I understand that P(A) equates with P(br) and therefore relates to both induction and recovery from anesthesia. I also understand that uptake of anesthetic into the blood lowers P(A) which slows onset of induction. Why is this though? Don't you want the anesthetic to diffuse from the alveoli into the blood? How else can the anesthetic get to the L side of the heart and then be pumped systemically to its receptor sites in the brain?

Heres my understanding of it:

Yes you want the anesthetic to diffuse from the alveoli to the blood, but you also want it to diffuse from blood to the brain. The idea is that if an agent is more soluble in blood, it is less likely to diffuse into the brain (because it wants to stay in the blood). Leading to longer times for desired amount of anesthetic reaching the brain, and hence longer onset of induction.

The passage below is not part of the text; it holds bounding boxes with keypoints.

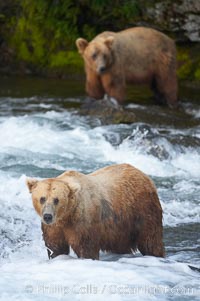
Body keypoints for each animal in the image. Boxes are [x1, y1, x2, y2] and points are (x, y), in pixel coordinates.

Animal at [26, 163, 164, 258]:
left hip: (142, 210)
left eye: (56, 200)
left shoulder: (83, 222)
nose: (47, 216)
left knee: (150, 240)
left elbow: (86, 248)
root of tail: (144, 175)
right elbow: (55, 247)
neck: (67, 216)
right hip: (119, 227)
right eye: (42, 198)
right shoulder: (54, 228)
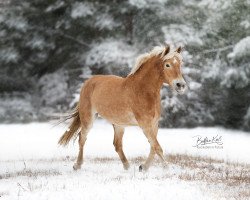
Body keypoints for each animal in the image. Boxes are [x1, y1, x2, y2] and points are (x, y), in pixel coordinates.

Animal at [58, 44, 187, 171]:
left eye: (180, 64)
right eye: (167, 65)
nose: (180, 85)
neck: (142, 90)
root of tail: (88, 82)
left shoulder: (154, 124)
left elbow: (153, 147)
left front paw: (143, 167)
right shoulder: (145, 124)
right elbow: (157, 147)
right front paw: (167, 168)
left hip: (119, 124)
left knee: (117, 145)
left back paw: (127, 166)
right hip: (88, 119)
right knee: (82, 138)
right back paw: (77, 165)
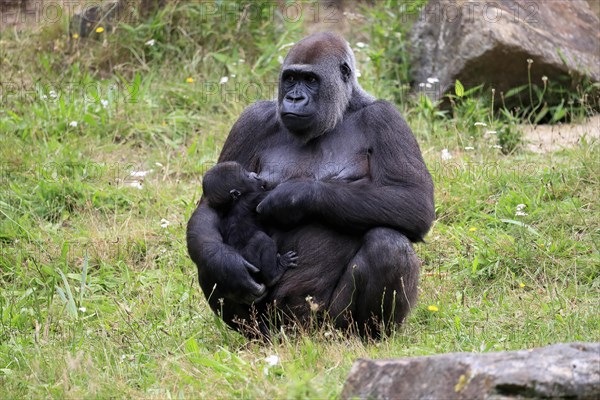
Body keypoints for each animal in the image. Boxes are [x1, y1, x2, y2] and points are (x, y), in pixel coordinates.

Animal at [202, 161, 298, 290]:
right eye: (247, 176)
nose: (255, 174)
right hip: (252, 263)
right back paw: (275, 274)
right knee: (262, 239)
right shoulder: (252, 197)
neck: (233, 203)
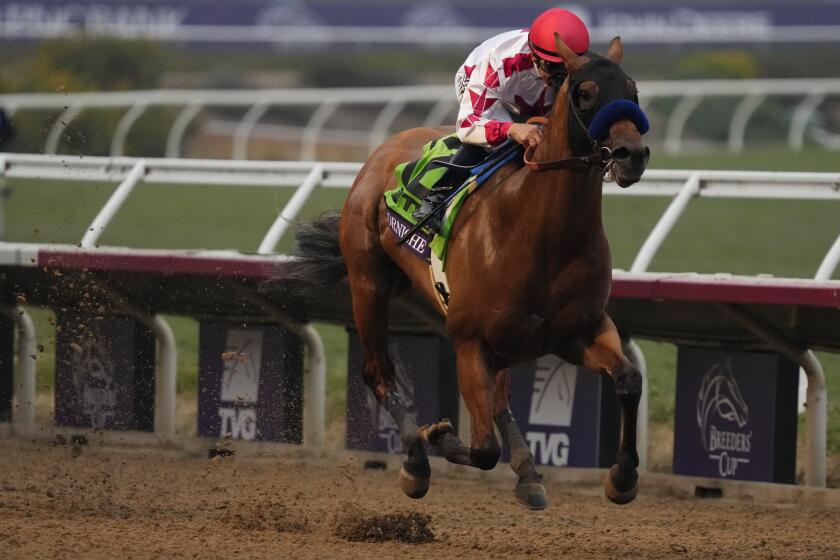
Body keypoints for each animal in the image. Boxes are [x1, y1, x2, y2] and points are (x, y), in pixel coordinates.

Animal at [288, 35, 648, 508]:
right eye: (585, 93)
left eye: (633, 89)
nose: (632, 155)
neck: (543, 234)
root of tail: (385, 149)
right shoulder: (470, 340)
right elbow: (482, 449)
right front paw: (435, 437)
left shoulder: (579, 331)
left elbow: (629, 379)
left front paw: (623, 477)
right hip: (369, 284)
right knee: (378, 372)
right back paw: (417, 460)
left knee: (498, 397)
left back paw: (528, 473)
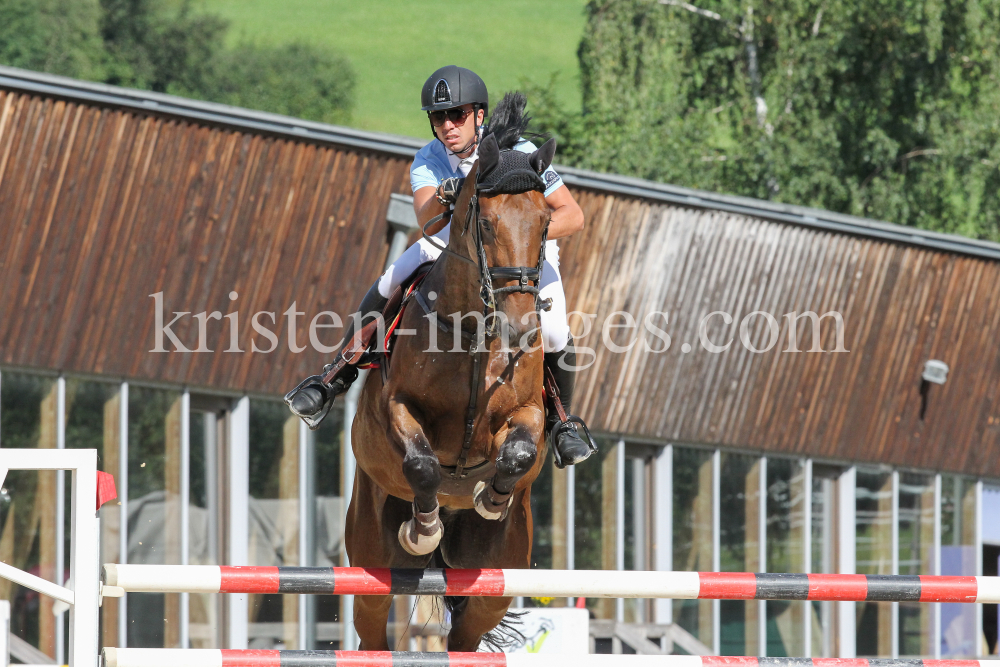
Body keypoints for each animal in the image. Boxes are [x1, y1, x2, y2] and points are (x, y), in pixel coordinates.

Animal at [346, 94, 560, 652]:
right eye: (484, 225)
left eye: (545, 224)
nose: (520, 328)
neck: (475, 332)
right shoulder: (396, 407)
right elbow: (422, 464)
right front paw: (423, 527)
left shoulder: (528, 412)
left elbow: (519, 451)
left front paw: (490, 498)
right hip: (370, 558)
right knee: (372, 625)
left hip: (495, 581)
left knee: (468, 633)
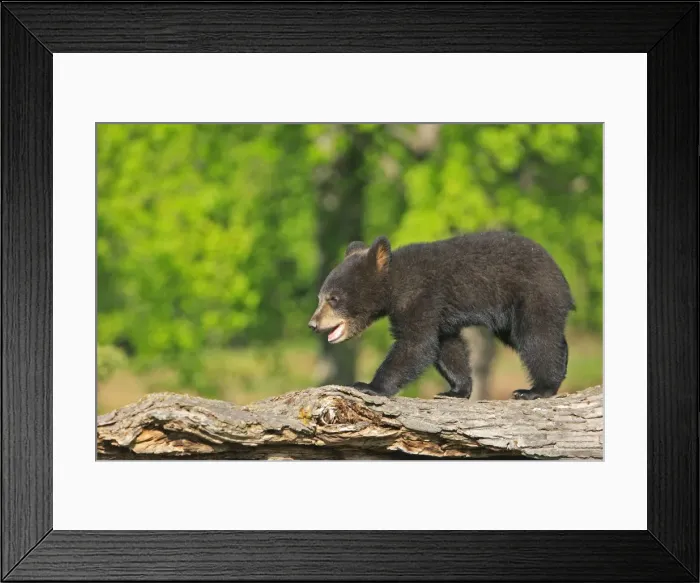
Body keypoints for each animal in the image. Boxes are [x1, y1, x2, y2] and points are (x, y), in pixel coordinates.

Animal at [308, 231, 575, 400]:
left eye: (334, 298)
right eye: (320, 297)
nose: (313, 324)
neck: (395, 284)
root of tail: (561, 275)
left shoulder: (421, 296)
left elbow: (416, 344)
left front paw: (369, 386)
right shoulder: (440, 314)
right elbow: (447, 346)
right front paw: (456, 389)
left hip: (532, 294)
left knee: (537, 338)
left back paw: (538, 389)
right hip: (509, 318)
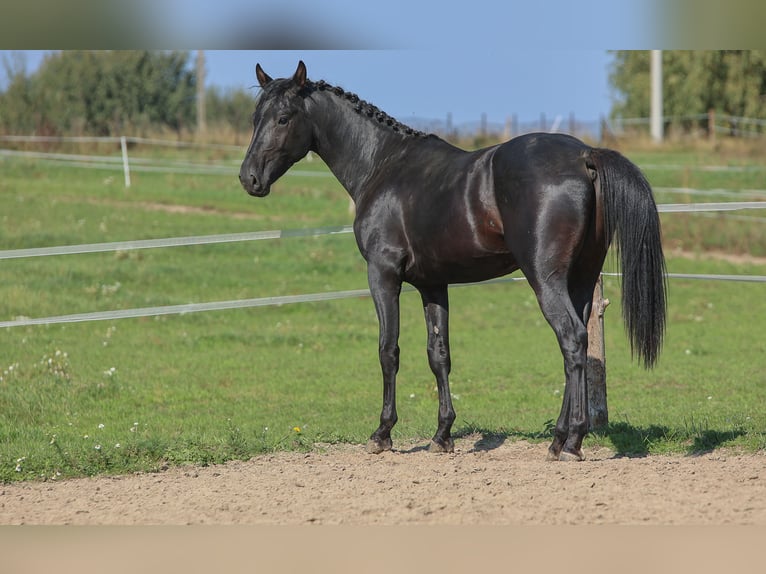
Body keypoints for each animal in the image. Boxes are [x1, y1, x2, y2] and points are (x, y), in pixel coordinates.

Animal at [240, 60, 664, 462]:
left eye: (283, 118)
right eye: (255, 117)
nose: (249, 179)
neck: (383, 165)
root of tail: (582, 156)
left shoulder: (383, 275)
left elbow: (388, 351)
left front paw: (382, 434)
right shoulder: (433, 284)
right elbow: (438, 355)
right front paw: (442, 435)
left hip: (546, 279)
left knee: (572, 340)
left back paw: (570, 440)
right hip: (581, 279)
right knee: (577, 348)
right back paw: (562, 440)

Also, Miller talks about anesthetic uptake (loss) into pulmonary arterial blood. This seems backwards. Shouldn't the course of anesthetic go from alveoli to capillary interface to venule to pulmonary vein to L side of heart ----> systemic circulation? If it goes into the pulmonary arterial circulation won't it immediately be off-gassed? ie. artery-arteriole-cappillary-alveoli?

The loss of the gas into the alveolar blood is the amount of gas needed for equilibrium, which must be reached before the gas is going more into the brain than blood (think LeChatlier's from udergrad chem).
It will not be off gassed once it goes into pulm art circulation because it is more soluble in the blood than gas (air).

 

[deleted9493]

Low CO causes a more rapid rise in FA/Fi and will tend to speed induction; this is why giving a beta blocker could theoretically speed an inhalational induction. To the OP, you can greatly simplify thinking about this by considering what is happening at the alveolar level. If FA goes up faster, induction is quickened. Soluble agents will be affected more significantly than insoluble (the insoluble agents will be fast, regardless of CO...again, think rapid rise in FA...they are insoluble in blood!).